Les blessures qui se cicatrisent avec de la glace

15 avril 2017 dans Psychologie 63 Partagés

Cette scène se répète et est imitée chez beaucoup d’entre nous : un canapé, une couverture et une grande barquette de glace. Dans la tête, une tempête de gros nuages et la sensation que dans ce petit récipient moelleux, on trouve le seul endroit en marge des tremblements de terre, des bombes, des attentats et autres catastrophes émotionnelles.

C’est le goût froid et sucré de la glace, contrastant avec la chaleur de la couverture, qui sert d’encre pour écrire la première tentative de réconciliation avec le monde. Un radeau sur lequel identifier et re-calibrer tous les schémas qui se sont vus menacés. Des schémas, qu’ils soient beaucoup ou peu, qui sont essentiels à notre équilibre.

Le pouvoir du froid

La glace est l’un des anti-inflammatoires et anesthésiants parmi les plus puissants que nous connaissons. Quand nous avons les pieds froids, c’est comme si nous ne les sentions pas. Quand nous avons une lésion musculaire, la première chose qu’on nous recommande, c’est de la glace pour faire baisser l’inflammation, empêchant le sang de trop se concentrer dans cette zone.

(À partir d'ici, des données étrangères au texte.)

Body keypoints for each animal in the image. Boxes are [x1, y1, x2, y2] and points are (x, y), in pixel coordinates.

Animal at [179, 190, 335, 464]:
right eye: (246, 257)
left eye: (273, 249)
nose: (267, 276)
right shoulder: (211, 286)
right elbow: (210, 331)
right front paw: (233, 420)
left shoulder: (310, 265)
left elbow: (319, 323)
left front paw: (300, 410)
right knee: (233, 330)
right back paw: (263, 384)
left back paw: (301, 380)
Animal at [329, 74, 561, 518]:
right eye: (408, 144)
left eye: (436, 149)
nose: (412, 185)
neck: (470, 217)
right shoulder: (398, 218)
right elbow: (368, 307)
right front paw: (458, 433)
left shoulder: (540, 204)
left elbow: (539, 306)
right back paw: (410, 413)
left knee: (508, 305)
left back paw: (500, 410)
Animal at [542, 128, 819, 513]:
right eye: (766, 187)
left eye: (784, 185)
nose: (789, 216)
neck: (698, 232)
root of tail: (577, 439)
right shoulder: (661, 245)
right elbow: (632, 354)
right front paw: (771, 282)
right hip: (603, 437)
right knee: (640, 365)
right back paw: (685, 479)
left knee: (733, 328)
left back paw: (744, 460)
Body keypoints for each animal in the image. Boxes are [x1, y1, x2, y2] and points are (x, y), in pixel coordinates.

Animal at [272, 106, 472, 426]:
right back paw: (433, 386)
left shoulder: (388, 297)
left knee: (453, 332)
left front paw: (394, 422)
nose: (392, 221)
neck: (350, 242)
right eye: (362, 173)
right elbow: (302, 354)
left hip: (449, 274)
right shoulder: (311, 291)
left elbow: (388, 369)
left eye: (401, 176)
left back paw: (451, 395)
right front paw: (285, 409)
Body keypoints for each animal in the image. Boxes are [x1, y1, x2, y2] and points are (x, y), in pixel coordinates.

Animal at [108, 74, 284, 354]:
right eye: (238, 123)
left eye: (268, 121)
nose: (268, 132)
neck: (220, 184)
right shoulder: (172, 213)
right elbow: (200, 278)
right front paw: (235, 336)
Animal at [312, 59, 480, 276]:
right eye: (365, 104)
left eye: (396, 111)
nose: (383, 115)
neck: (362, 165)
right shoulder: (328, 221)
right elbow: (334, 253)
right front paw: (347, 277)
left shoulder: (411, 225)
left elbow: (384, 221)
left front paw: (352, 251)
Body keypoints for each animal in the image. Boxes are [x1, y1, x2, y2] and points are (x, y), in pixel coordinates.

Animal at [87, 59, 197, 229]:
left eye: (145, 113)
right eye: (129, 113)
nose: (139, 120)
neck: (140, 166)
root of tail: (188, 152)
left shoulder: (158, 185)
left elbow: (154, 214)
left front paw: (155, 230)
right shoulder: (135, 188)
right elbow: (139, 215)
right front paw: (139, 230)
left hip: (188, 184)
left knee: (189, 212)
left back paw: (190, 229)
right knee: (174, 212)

Prendre de la distance, sortir de cet état « chaud » nous permet aussi de couper un flot de pensées incessantes qui ne font qu’augmenter la taille et le côté spectaculaire de notre blessure émotionnelle. De plus, sortir de situations conflictuelles, dans lesquelles nous sentons que la mauvaise dynamique nous entraîne, empêche aussi que nous disions ce que nous ne voulons pas dire, ou que nous disons avec colère ou manque de soin.

Si vous pensez à tous ces mots que vous avez dits et que vous avez regrettés, la majorité ont sûrement été lancés lors de ces moments « chauds », au milieu de cette inertie dont nous parlions précédemment. Une colère ou une tristesse qui, parfois, nous aveugle et oublie le soin et la tendresse que nous devrions utiliser pour nous exprimer.

Le froid permet de retrouver le calme, mais empêche les blessures de cicatriser

Si sur une rotule fibrillaire, nous mettons de la glace de manière continue, le sang ne viendra pas et ce tissu ne recevra pas les nutriments nécessaires à la cicatrisation. Avec les blessures émotionnelles, c’est la même chose. Le froid de la glace est bon pour la première après-midi, les premières heures, mais ensuite le contact humain chaud et enrichissant est la meilleure chose qui peut nous aider à cicatriser.

Même le contact avec nous-même, un regard à l’intérieur de notre âme, celle que nous n’osons pas regarder car elle nous fait peur. De fait, si nous maintenons ce froid, l’inquiétude et la tristesse s’enkystent : elles s’installent en nous. Et ensuite, elles sont bien plus compliquées à faire partir. D’où l’importance d’avoir un cercle social qui soit présent et qui fait partie de notre système immunitaire émotionnel.

Notre esprit, merveilleux et magique, fonctionne de cette manière. Il contient des mécanismes d’adaptation quand on les utilise dans un espace de temps limité, comme la négation face à la perte d’un être cher, mais qui se retournent contre nous quand ils menacent de s’installer à perpétuité. Ainsi, comme la glace, n’importe quelle déconnexion de la réalité doit avoir une date d’expiration pour que le rendement qu’elle nous offre à court terme ne soit pas écrasé par le préjudice causé par son entretien dans le temps.

Nous avons utilisé l’analogie de l’après-midi en pyjama sur le canapé et avec de la glace, mais il existe des échappatoires plus subtiles comme les longues promenades face à soi-même ou l’irascibilité avec laquelle nous essayons de mettre de côté tout ce qui tente de s’approcher. En réalité, nous ne sommes pas énervé-e-s, mais nous ne voulons pas que quelqu’un nous ramène ce à quoi nous avons déclaré la guerre.

Nous ne voulons pas le faire payer non plus, et c’est là que la culpabilité s’ajoute. Car nous ne savons pas comment faire, personne ne nous a appris à demander de l’espace et si quelqu’un nous l’a appris, certaines personnes croient comprendre que cette demande signifie l’inverse que ce qui est formulé. C’est pour cela que l’intelligence émotionnelle se trouve dans les personnes subtiles, car c’est une question de nuances et de normes qui tournent jusqu’à ce que l’on atteigne un point de rupture. Utilisez-les en votre faveur et pensez, quand la glace se termine, qu’il est temps de revenir au monde, et non pas d’en acheter une autre.